A. Both of you want a divorce
If both people want a divorce, why are they fighting so much? The reasons that the papers don’t get signed quickly depend mostly on the type of motivations at work. Contrary to popular opinion, it is not that the attorneys are prolonging the process to increase the fee. First, consider that your emotions may still be in turmoil and you (or your partner) are not really sure you want the divorce. Many people want to be with their partner if the partner would only change. In certain situations, counseling can help the partners change or accept the partner as is. Many couples struggle for years, hoping things will change while resentment grows.
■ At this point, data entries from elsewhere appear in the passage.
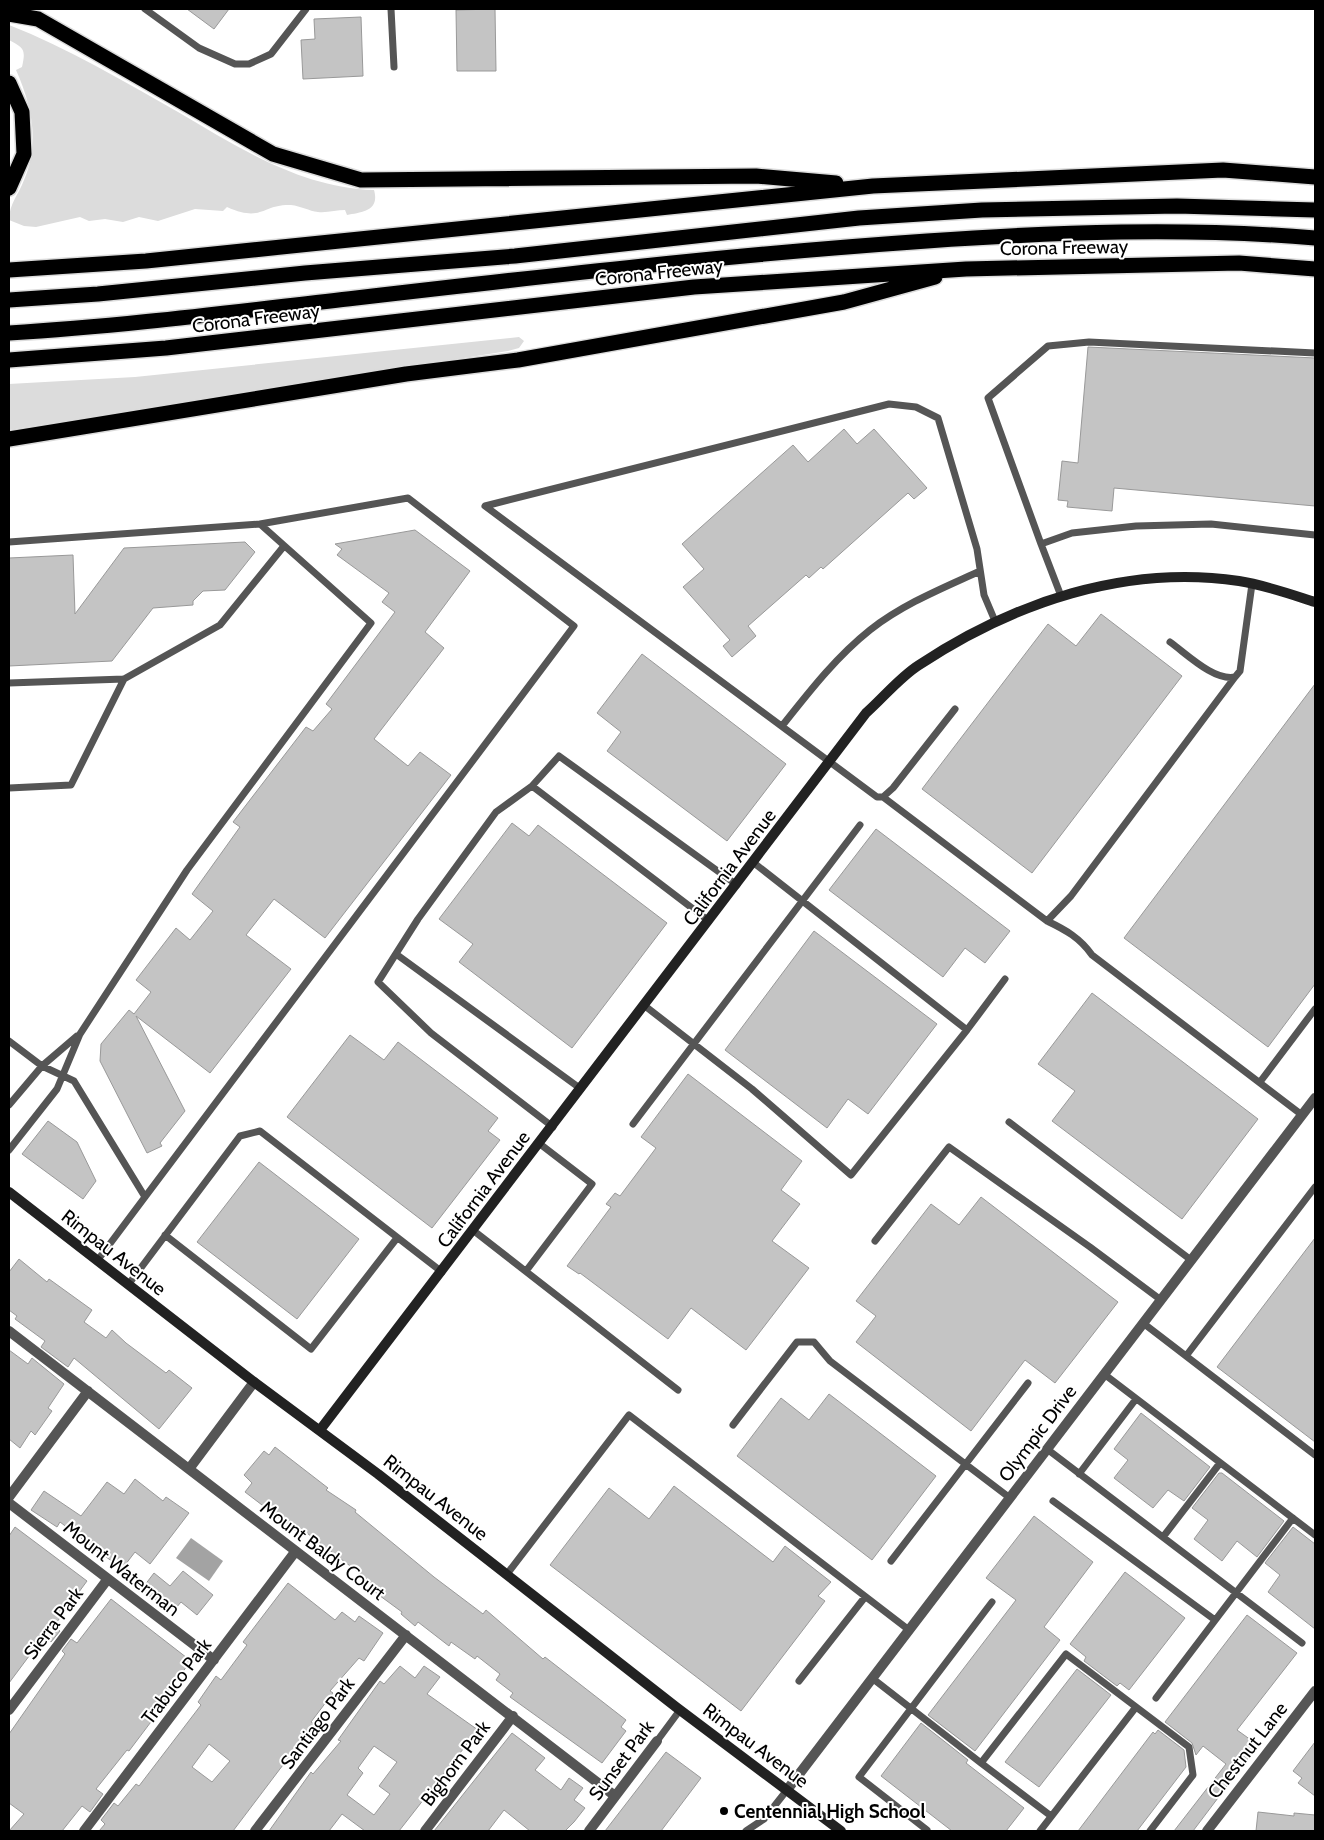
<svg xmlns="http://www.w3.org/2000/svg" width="1324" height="1840" font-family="Cabin,sans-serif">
<rect width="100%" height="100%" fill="#fff"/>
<path fill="#dcdcdc" d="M9 25C68 48 123 81 178 112 239 148 302 188 374 190 380 211 362 212 347 215L345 210C337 210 327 213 318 212 309 211 301 206 291 205 261 204 263 223 227 207L223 211 195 209 158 221 139 217 123 222 105 219 89 221 80 217 36 227 24 226 9 220C9 204 19 194 24 180 40 143 32 106 16 70L22 67C26 49 24 48 9 40Z
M519 337 524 341 519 348 508 351 9 430V384L135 377Z"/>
<path fill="#a3a3a3" d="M191 1538 223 1561 209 1581 176 1558Z"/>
<path fill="#c4c4c4" stroke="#999" fill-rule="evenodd" d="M187 9H229L214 29Z
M495 9 496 71H457L456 10Z
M361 17 363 76 303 79 301 40 315 39 314 19Z
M1088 347 1315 358V506L1114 488 1112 511 1067 507 1068 501 1058 500 1062 461 1078 463Z
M844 429 857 444 874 429 927 488 914 499 908 493 823 569 821 567 809 578 806 575 748 626 756 636 732 657 723 646 730 640 683 587 704 569 682 544 793 445 808 462Z
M415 530 470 571 425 632 444 648 374 739 408 766 420 752 451 775 325 938 274 899 246 935 291 969 210 1073 136 1016 185 1111 160 1143 162 1146 147 1153 100 1061 101 1044 129 1010 134 1014 151 992 136 980 176 928 190 940 213 911 192 894 240 827 233 822 306 727 313 731 332 709 326 704 395 612 382 602 389 593 337 555 342 549 335 544Z
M245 542 255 552 225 590 203 591 193 601V605L153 608 112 661 9 666V558L73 555 75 614 124 548Z
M1101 614 1182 676 1032 873 922 789 1048 624 1076 646Z
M642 654 786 764 727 841 607 751 621 732 597 713Z
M1315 684V984L1268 1047 1124 938Z
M512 823 529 836 538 825 667 923 572 1048 459 962 473 944 439 919Z
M876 829 1010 931 985 963 965 948 943 977 829 890Z
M814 931 937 1024 868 1114 848 1099 827 1128 725 1050Z
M1092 993 1258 1119 1182 1219 1052 1121 1075 1091 1038 1064Z
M350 1035 384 1060 398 1042 498 1118 488 1131 500 1140 432 1228 287 1117Z
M688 1074 802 1161 781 1190 800 1204 772 1241 809 1268 746 1350 691 1308 668 1339 580 1273 579 1274 567 1266 611 1207 606 1204 615 1193 620 1196 656 1148 641 1137Z
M48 1121 77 1142 96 1181 83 1199 22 1154Z
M259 1162 359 1239 297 1319 197 1242Z
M981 1197 1118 1302 1055 1383 1025 1360 971 1431 856 1342 876 1316 856 1301 931 1204 959 1225Z
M1315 1238V1442L1217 1367Z
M19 1259 47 1282 49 1279 92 1310 84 1322 106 1338 112 1330 126 1343 166 1373 169 1370 192 1388 159 1429 74 1358 68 1367 41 1347 45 1341 15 1319 17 1316 9 1310V1272Z
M9 1350 28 1364 32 1358 64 1384 48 1408 52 1411 35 1435 31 1431 20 1448 9 1439Z
M829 1394 936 1476 872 1560 737 1456 781 1398 809 1420Z
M1141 1413 1210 1467 1184 1501 1168 1490 1153 1508 1114 1478 1128 1460 1114 1449Z
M275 1447 328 1488 326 1490 356 1510 355 1512 434 1577 483 1614 486 1610 543 1659 545 1657 626 1720 621 1727 626 1731 602 1763 510 1697 513 1693 496 1680 500 1674 477 1656 475 1659 451 1642 449 1646 418 1622 415 1626 401 1614 402 1612 372 1590 375 1586 362 1575 299 1527 296 1531 245 1492 252 1483 244 1475 264 1451 269 1455Z
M1219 1473H1222L1284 1521 1257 1557 1237 1541 1222 1561 1194 1539 1208 1520 1192 1508Z
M135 1479 163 1501 166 1497 189 1513 150 1564 135 1552 122 1569 60 1522 57 1527 31 1510 44 1491 81 1516 107 1482 124 1494Z
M674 1486 773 1562 785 1546 831 1582 818 1596 825 1601 741 1711 550 1565 609 1488 649 1519Z
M1034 1516 1093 1562 1044 1627 1060 1640 975 1751 928 1715 1016 1600 986 1578Z
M15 1527 87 1581 54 1626 60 1631 51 1642 44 1636 9 1683V1536Z
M1293 1527 1315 1544V1629L1268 1592 1280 1575 1265 1563Z
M183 1571 213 1595 197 1615 181 1602 176 1608 165 1598 161 1604 141 1590 154 1573 170 1586Z
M1125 1572 1185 1618 1129 1690 1120 1683 1117 1686 1084 1661 1086 1657 1070 1644Z
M288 1583 335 1620 342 1612 355 1622 359 1616 383 1633 364 1661 359 1658 330 1691 333 1693 311 1722 314 1724 233 1831H99L105 1824 101 1820 114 1803 118 1806 136 1784 139 1786 201 1705 198 1702 216 1676 221 1680 247 1645 243 1642ZM209 1744 230 1761 212 1782 192 1767Z
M111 1599 191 1661 168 1691 172 1694 129 1751 127 1750 96 1789 103 1794 90 1812 82 1806 62 1831H9L24 1814 9 1803V1734L65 1654 62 1651 71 1639 77 1643Z
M1247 1615 1297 1653 1237 1730 1258 1745 1193 1831H1174L1226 1764 1203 1746 1196 1755 1192 1743 1165 1722Z
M400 1666 415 1678 424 1666 440 1677 427 1694 478 1730 399 1831H365L342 1814 329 1831H269L311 1772 313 1774 341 1741 338 1740 380 1681 384 1684ZM374 1746 397 1762 379 1786 390 1794 374 1815 347 1795 363 1773 358 1768Z
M1077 1669 1111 1695 1039 1787 1005 1762Z
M921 1723 968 1760 966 1763 1024 1808 1006 1831H952L881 1776Z
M1158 1730 1184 1750 1186 1767 1137 1831H1078L1153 1732 1155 1734Z
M512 1733 545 1758 535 1770 561 1790 569 1778 583 1788 574 1800 585 1808 574 1822 565 1831H530L504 1810 488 1831H434Z
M1315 1742V1796L1298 1783 1302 1778 1293 1771Z
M666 1752 701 1778 661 1831H605Z
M1258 1812 1294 1816V1813L1315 1815V1831H1256Z"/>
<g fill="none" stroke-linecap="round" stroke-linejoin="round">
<defs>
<path id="highway" d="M9 14 38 19 273 154 361 180 756 176 836 183
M9 83 22 112 24 154 9 188
M9 270 146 261 873 186 1223 170 1315 177
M9 300 98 294 305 273 515 256 859 218 982 210 1177 206 1315 210
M9 333C125 326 240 311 356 298 546 276 736 254 927 241 1057 232 1185 227 1315 238
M9 360 166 348 694 287 966 269 1239 263 1315 269
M9 439 406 374 518 360 844 302 935 277"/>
</defs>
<use href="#highway" stroke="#dbdbdb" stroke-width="18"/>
<path stroke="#555" stroke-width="7" d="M145 9 199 48 235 64H249L271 54 306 9
M391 9 394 67
M9 542 260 524 371 623 187 870 80 1034 57 1089 9 1150
M1041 544 988 398 1048 346 1089 342 1315 353
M1061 596 1041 544 1072 533 1136 526 1211 524 1315 535
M1170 642C1188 655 1214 681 1235 677L1240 671 1252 584
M9 683 124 679 220 625 284 546
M955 709 893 788 883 797H877L485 506 889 404 916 407 938 418 977 549 984 595 995 621
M782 726C809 692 836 657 870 630 903 604 943 588 980 571
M532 786 559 756 737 885
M9 788 71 785 124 679
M883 797 1047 921 1071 896 1235 677
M1047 921C1066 930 1080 938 1092 955L1302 1115
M396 954 581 1089
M645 1006 752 1089 851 1175 967 1030 754 863
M967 1030 1005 979
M9 1041 42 1066 74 1081 145 1197 97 1261
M1260 1082 1315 1009
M9 1105 42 1066 77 1036
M1009 1122 1191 1260
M633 1124 860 825
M553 1127 431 1033 378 982 418 919 496 812 532 786 709 921
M145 1197 574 626 408 498 260 524
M474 1231 678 1390
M165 1235 311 1349 397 1238
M875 1241 949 1147 1090 1247 1161 1300
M526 1271 592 1184 540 1144
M128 1285 240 1136 260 1131 442 1272
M1143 1323 1315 1455
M1186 1356 1315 1187
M1104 1374 1315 1535
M733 1425 797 1342H814L830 1361 1010 1498
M1047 1449 1302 1643
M1079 1474 1136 1399
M1053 1501 1215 1620
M1163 1537 1220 1463
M891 1561 1028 1383
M507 1574 629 1415 909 1630
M872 1678 981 1763 1066 1654 1189 1747 1193 1775 1150 1831
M799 1681 865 1597
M1156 1698 1293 1518
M657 1741 680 1710
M981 1763 1051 1816
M927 1830 859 1777 992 1602
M746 1831 764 1819 787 1790
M1040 1831 1136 1707"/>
<path stroke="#555" stroke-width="10" d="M9 1331 615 1796
M189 1469 254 1382
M9 1497 88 1391
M9 1503 214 1660
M9 1710 107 1580
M787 1790 1315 1098
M84 1831 295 1552
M255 1831 406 1635
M425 1831 513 1716
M589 1831 657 1741
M1207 1831 1315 1691"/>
<path stroke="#222" stroke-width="10" d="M9 1192 254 1382 378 1474 676 1707 841 1831
M320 1430 866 713C883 698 900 677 919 665 1013 603 1125 564 1239 581 1265 585 1290 594 1315 602"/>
<use href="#highway" stroke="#000" stroke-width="15"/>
</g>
<circle fill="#000" stroke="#fff" stroke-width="2" cx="724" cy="1811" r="5"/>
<g text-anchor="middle" stroke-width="4" stroke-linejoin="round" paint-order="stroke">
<g font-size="19" fill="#000" stroke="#fff">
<text transform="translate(1064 247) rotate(-1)" y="7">Corona Freeway</text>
<text transform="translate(659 272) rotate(-6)" y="7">Corona Freeway</text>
<text transform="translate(256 318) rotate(-7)" y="7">Corona Freeway</text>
<text transform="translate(729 867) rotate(-53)" y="7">California Avenue</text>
<text transform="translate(483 1189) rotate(-53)" y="7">California Avenue</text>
<text transform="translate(114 1252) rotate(38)" y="7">Rimpau Avenue</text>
<text transform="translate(1037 1433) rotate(-53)" y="7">Olympic Drive</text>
<text transform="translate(436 1497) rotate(38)" y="7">Rimpau Avenue</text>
<text transform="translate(323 1550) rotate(37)" y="7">Mount Baldy Court</text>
<text transform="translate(122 1568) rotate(38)" y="7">Mount Waterman</text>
<text transform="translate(53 1623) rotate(-53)" y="7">Sierra Park</text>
<text transform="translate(176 1681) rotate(-53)" y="7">Trabuco Park</text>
<text transform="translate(317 1723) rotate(-53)" y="7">Santiago Park</text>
<text transform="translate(756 1745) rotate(37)" y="7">Rimpau Avenue</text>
<text transform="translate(1247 1750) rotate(-52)" y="7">Chestnut Lane</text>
<text transform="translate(621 1760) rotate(-53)" y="7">Sunset Park</text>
<text transform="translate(455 1763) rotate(-53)" y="7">Bighorn Park</text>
</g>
<g font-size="19" font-weight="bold" fill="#000" stroke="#fff" text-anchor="start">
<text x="734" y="1818">Centennial High School</text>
</g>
</g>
<rect width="1324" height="1840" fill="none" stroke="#000000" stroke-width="20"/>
</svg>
If these couples had received marriage counseling early, the relationship might have been saved. When both parties want the divorce, there are issues as to who files, how to communicate, and how not to allow emotions to get out of hand. The court’s procedure by its very nature as a judicial proceeding often has requirements built into the system that tend to prolong the process, such as pre-trial discovery (required document & information exchanges), scheduling extensions necessitated by ever increasing court dockets. If things seem to be taking too long and you don’t know why then it should be a topic you discuss with your attorney. Additionally, you may want to discuss with your therapist ways to alleviate your stress while the divorce is pending. Even if both of you are 100% sure that you want the other person out of your life it is possible that your motivation has shifted to the issue of ‘fairness’ regarding the division of property, child support, or cash. While unpleasant to contemplate it has happened that some people become motivated by ‘revenge’ or ‘to get even’ because they perceive that they were wronged by their partner. A big clue that this might be a problem is if you reject offers of settlement which your attorney has suggested that you accept. If this happens it is very likely that you will hear words from your therapist that you should get on with your life and “let the healing process begin”. All the moments you spend in anger or grief regarding the divorce are moments stolen from your pursuit of a happy life with someone else.
B. You want a divorce, and your want to remain married
This is not an easy situation for either party. The party that does not want the divorce may feel unloved and unwanted and all the negative emotions that are associated with being “discarded”. You on the other hand may feel guilty for wanting out and not working on the marriage. The divorce does not require fault by either party, and making each other feel bad or guilty does not help. The discarded spouse may want revenge or to get even. This is normal, however, acting out to get revenge or deliberately hurting the other will hurt both spouses. The discarded spouse may then feel disappointed in himself for the act of revenge. A therapist will help with these normal feelings.
C. You don’t want a divorce, and your spouse does
Once it has gone this far, counseling may be helpful. Sometimes it is better to accept your spouse’s decision and move on. Only you and your professionals can help with this decision. In many cases the partner is in denial and has trouble realizing his/her actions may have contributed to the spouse’s departure. As above in “B”, the guilty party may be willing to give more ground in the divorce because of his guilt. Whether or not you use his guilt as a negotiation tool is your business. In most states, the divorce will occur if only one spouse wants the divorce. The court in limited jurisdictions might order marriage counseling.
The most important issue for parents to remember is their children. Forgiveness is essential for meaningful co-parenting.